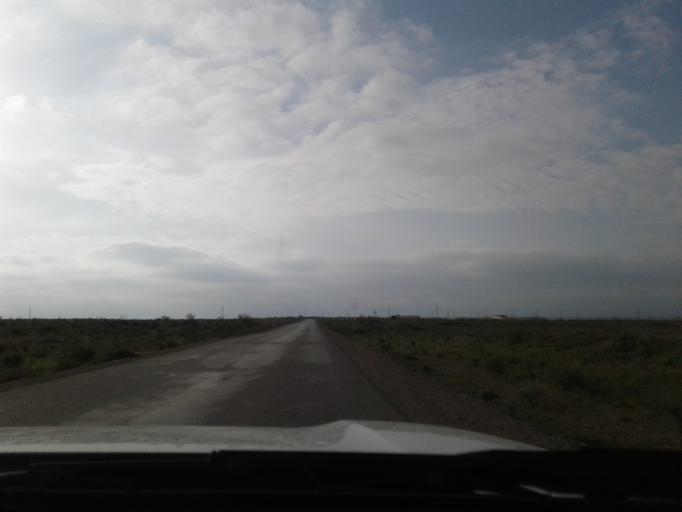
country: TM
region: Lebap
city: Sayat
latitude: 38.6332
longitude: 64.5874
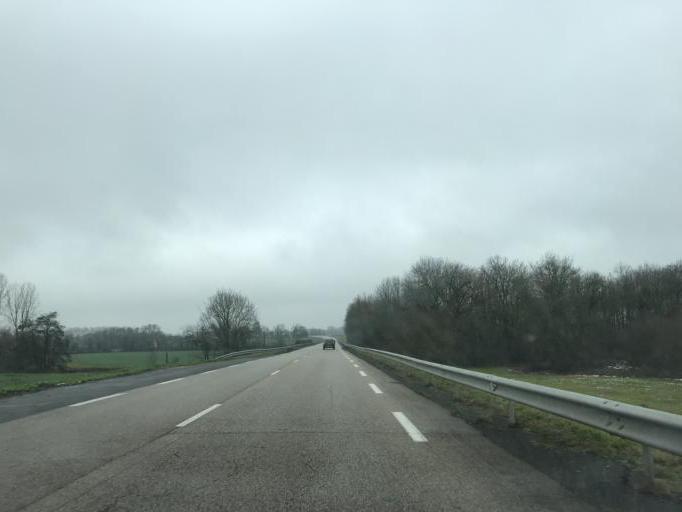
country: FR
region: Rhone-Alpes
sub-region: Departement de l'Ain
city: Saint-Paul-de-Varax
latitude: 46.0548
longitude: 5.0753
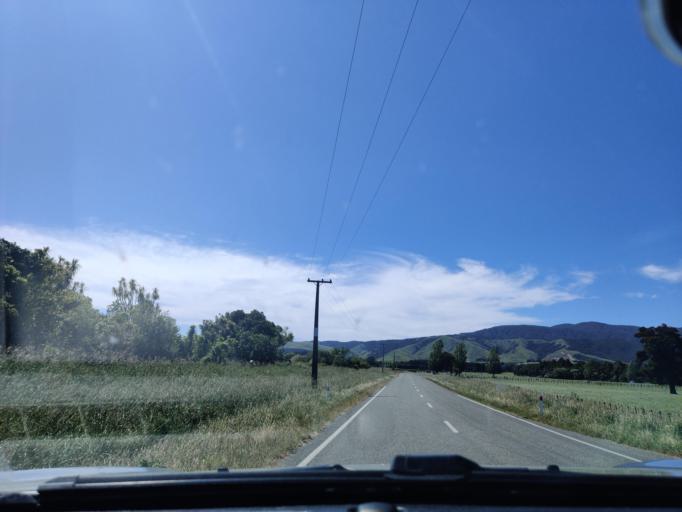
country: NZ
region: Wellington
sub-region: Upper Hutt City
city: Upper Hutt
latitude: -41.2877
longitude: 175.2686
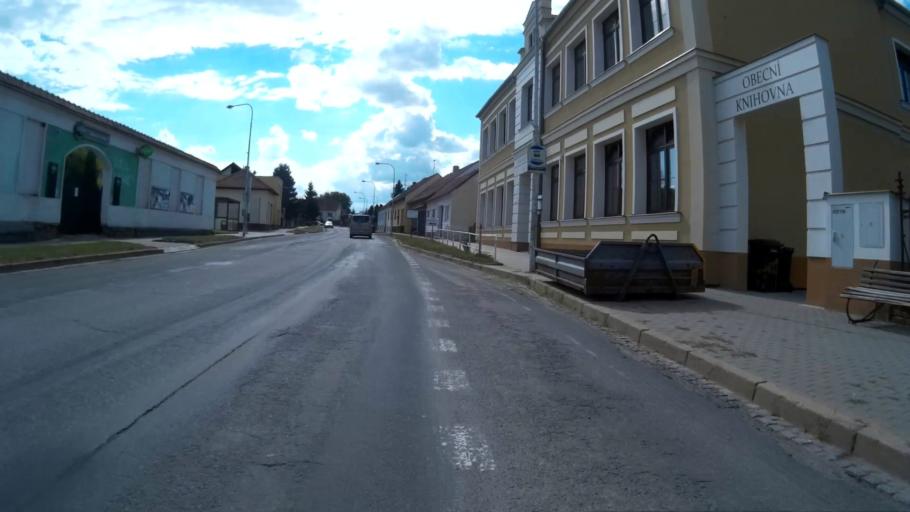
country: CZ
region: South Moravian
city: Strelice
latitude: 49.1527
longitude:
==================================================
**Task details:** Select each line of the listing above that contains the string "longitude", treating uppercase and lowercase letters as distinct.

**Correct answer:**
longitude: 64.5874
longitude: 5.0753
longitude: 175.2686
longitude:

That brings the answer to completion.